As the winter sun was setting on another busy Monday, and the early finishers were making their way’s home, Claire was also making her journey back across Stockport. She had been required to make the journey in order to hand deliver some important documents to a solicitor connected with our imminent house move.
The rain was, as usual, a companion for the wanderer, and this was the reason that Claire decided that with a new pushchair in tow, laden with two cherubs, the train would be an efficient means of transport. With the old pushchair that we had, it was impossible to use the train. The width of a double pushchair is slightly wider than the girth of an average-sized fat man, and this is the measurement that Rail companies use in assessing such decisions.

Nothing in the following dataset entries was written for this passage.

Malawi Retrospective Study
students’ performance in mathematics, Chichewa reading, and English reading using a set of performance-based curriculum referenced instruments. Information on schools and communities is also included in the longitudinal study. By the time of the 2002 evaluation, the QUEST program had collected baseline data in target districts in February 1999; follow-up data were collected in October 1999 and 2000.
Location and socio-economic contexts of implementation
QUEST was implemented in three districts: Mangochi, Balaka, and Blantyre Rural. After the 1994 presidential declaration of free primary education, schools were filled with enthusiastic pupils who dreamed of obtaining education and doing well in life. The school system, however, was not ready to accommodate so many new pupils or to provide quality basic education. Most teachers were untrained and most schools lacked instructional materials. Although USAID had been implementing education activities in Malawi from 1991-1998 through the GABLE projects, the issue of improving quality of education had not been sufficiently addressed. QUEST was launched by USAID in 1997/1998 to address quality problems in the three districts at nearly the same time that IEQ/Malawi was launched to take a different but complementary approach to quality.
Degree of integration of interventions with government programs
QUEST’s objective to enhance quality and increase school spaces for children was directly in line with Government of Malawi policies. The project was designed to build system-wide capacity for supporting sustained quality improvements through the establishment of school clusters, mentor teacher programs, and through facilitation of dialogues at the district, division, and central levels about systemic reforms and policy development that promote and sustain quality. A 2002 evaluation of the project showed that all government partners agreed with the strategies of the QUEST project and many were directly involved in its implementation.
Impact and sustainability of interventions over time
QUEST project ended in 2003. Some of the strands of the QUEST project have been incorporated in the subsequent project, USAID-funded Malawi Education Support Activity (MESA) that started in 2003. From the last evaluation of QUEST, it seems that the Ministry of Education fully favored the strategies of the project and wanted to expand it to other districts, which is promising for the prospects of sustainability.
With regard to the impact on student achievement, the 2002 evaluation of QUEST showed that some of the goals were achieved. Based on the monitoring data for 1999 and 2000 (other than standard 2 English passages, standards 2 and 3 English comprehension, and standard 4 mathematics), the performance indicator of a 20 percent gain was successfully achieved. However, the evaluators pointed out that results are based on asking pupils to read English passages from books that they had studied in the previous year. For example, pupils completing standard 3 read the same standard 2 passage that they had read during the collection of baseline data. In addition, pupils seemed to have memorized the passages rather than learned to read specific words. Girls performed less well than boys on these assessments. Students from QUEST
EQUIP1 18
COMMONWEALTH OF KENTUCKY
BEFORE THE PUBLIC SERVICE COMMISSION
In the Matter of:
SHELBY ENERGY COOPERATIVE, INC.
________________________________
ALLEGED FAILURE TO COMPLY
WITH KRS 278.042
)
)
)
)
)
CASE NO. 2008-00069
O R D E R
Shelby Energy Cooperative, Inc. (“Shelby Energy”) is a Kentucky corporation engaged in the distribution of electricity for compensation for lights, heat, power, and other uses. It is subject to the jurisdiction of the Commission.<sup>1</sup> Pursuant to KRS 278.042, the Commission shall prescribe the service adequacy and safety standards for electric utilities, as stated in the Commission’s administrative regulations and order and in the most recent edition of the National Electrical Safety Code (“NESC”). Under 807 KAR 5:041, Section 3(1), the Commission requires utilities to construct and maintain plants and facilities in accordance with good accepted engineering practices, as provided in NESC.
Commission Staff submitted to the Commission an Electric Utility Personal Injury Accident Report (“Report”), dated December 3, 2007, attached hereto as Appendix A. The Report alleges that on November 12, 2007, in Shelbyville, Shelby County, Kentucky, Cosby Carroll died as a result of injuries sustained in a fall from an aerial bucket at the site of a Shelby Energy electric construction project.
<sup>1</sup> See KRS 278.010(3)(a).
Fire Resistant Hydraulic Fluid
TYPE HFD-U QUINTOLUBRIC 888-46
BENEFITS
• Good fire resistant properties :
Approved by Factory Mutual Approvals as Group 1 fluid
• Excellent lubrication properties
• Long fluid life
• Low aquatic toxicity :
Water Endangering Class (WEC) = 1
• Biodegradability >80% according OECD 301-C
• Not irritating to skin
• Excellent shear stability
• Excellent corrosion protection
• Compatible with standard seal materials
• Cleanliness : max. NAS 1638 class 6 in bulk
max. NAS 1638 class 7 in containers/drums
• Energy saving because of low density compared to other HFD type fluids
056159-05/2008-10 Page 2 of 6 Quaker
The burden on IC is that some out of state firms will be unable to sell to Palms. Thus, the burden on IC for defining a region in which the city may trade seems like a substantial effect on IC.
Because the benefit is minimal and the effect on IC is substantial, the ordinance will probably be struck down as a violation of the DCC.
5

So with a touch of excitement about her, due to the kids experiencing their first train journey, she boarded the choo choo and off they went. The time it takes to put your bags down and unzip the rain cover for the pushchair is roughly the same amount of time as it takes to get from Stockport station to the hamlet of Heaton Chapel. As Claire tried to reach around the chair to open the door, and then try and alight on to the platform through an opening that seemed a lot smaller the second time around, she managed to wedge the front of the pushchair between the edge of the train and the platform. This area is infamously known as the “GAP”.
A little push, a pull, a wiggle, a big push, a slam, and eventually a sideways shimmy made the front wheel come away from the pushchair and drop right down the “GAP”. Claire then finally broke through on to the platform with all of the coolness of the Tasmanian Devil. A little ruffled she ran to the conductor, who was stood at the end of the train, and explained the tragedy in easy to follow syllables. The response to this was a sympathetic shrug, and a comment that she should see the stationmaster. Off the train then went, leaving Claire in the rain, on the platform, with a pushchair balancing on its two back wheels, and an angry disposition.
The wheel could be seen on the track, but was just out of reach. She looked for the stationmaster but inevitably he had already left for the day. He had probably had to go home to lift his mother out of the bath, so that they could continue the jigsaw that they had started the night before.
When Claire finally reached the house, she phoned several numbers to alert someone to the situation, and try and receive some help from the department that helps get things off of tracks for people. Suprisingly, this department does not exist, but a few people recommended that she ring the station at 8 o’clock the next morning.
On my return from work I was informed of the drama, and we decided to write a note to the stationmaster and put it under the door of the station, so that he would see it and rush immediately to the damsel in distress first thing in the morning. We had written our phone number on the note and, when he had rescued the wheel, he could ring us and we would collect it.
The following morning came and the rain was once again tapping at the window as we waited in the kitchen for the phone to ring. I know that you will not be shocked to hear that the phone never rang, but when you are in these situations you would rather believe in humanity and hope, instead of negative cynicism.
At 8 o’clock I decided to go to the station personally and speak to the stationmaster, and hopefully retrieve the wheel that he had probably collected and been too busy too have let us know.
But life seldom turns out the way that you think, and when I did get there the chump behind the ticket desk muttered something about health and safety, and that he wasn’t insured to go on to the tracks. He pointed me towards a timetable that had a customer services number on the back of it, and that maybe they could help.
I picked up the timetable and then walked down on to the platform just to see if I could find it and check that it was still all right. I had images of it being snapped in half and poking out of a bush that ran parallel to the platform. But, as I walked passed about 40 commuters on their way to Manchester, carefully scanning the tracks, I then found it at the end of the platform in perfect condition.
It was just resting on the nearest track, and was teasing me to grab it. I quickly weighed up the hassle that would be involved in having to ring up customer services and explain to them what the problem was, and then wait for them to arrive so that we could collect it from them; and the off chance of getting electrocuted and dying.
I am not an expert on the mechanics of the modern railway; I know a few tricks for fare dodging but technical knowledge has evaded me. So, I quickly asked a girl dressed in a nice business suit if she knew if the first rail was electric, or not. She shrugged, but in her eyes she was thinking who is this mad man that is talking about touching tracks.
A new pushchair wheel was, Claire and I had assumed to be, about £70. I quickly decided that £70 is enough to make me gamble on my own health, and so jumped down into the tracks and flicked the wheel off the rail using a rolled up timetable. I grabbed the wheel and then jumped back up on to the platform.
I was expecting everyone to cheer, and hail the hero that had just fought the system and won. Instead, they all just looked at this suited man jumping on to train tracks and coming back with a pushchair wheel. Their eyes were wary as if I would strike out at any second, or put my tie around my head and roar. I thought it best to just make a quick exit, stage left.
So the moral of this story is don’t drop anything down the “GAP”, when it says “MIND THE GAP” it damn well means it.